Object recognition, scene layout analysis, 3D reconstruction, and motion estimation can all work together synergistically to provide an understanding of the visual world. Here RGB-D imagery is interpreted by fitting 3D CAD object models to the scene [ ].
Object and scene understanding involves figuring out, at the very least, what is in an image and where things are. Moreover we want to know information about the scene and how objects in it are spatially related. The dominant paradigms treat this as primarily a pattern recognition problem that involves learning some filter-based representation of images that makes the detection and classification problem easier.
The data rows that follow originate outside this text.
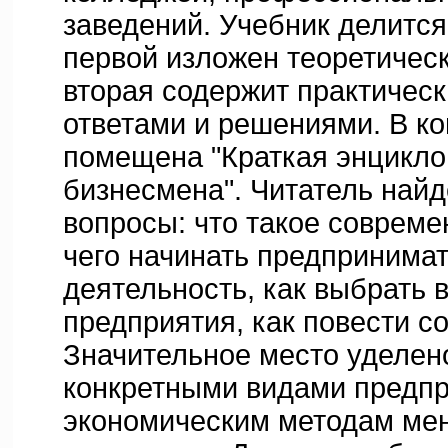
заведений. Учебник делится 
первой изложен теоретичес
вторая содержит практическ
ответами и решениями. В ко
помещена "Краткая энцикл
бизнесмена". Читатель найд
вопросы: что такое совреме
чего начинать предпринима
деятельность, как выбрать 
предприятия, как повести с
Значительное место уделен
конкретными видами предпр
экономическим методам ме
In contrast, our work on recognition often brings in 3D knowledge about objects in a variety of ways.
Our work addresses:
- object modeling
- object detection
- object recognition
- scene understanding
- scene segmentation
- humans interacting with objects
- machine learning methods
- statistical modeling of scene properties
- geometric models and reasoning
Scene understanding, in contrast to object recognition, attempts to analyze objects in context with respect to the 3D structure of the scene, its layout, and the spatial, functional, and semantic relationships between objects. Our research in this area combines object detection/recognition with 3D reconstruction and spatial reasoning. We believe that the integrated analysis of low-level image features, together with high-level semantic and 3D object models, will enable robust scene understanding in complex and ambiguous environments and will provide the foundation for further reasoning.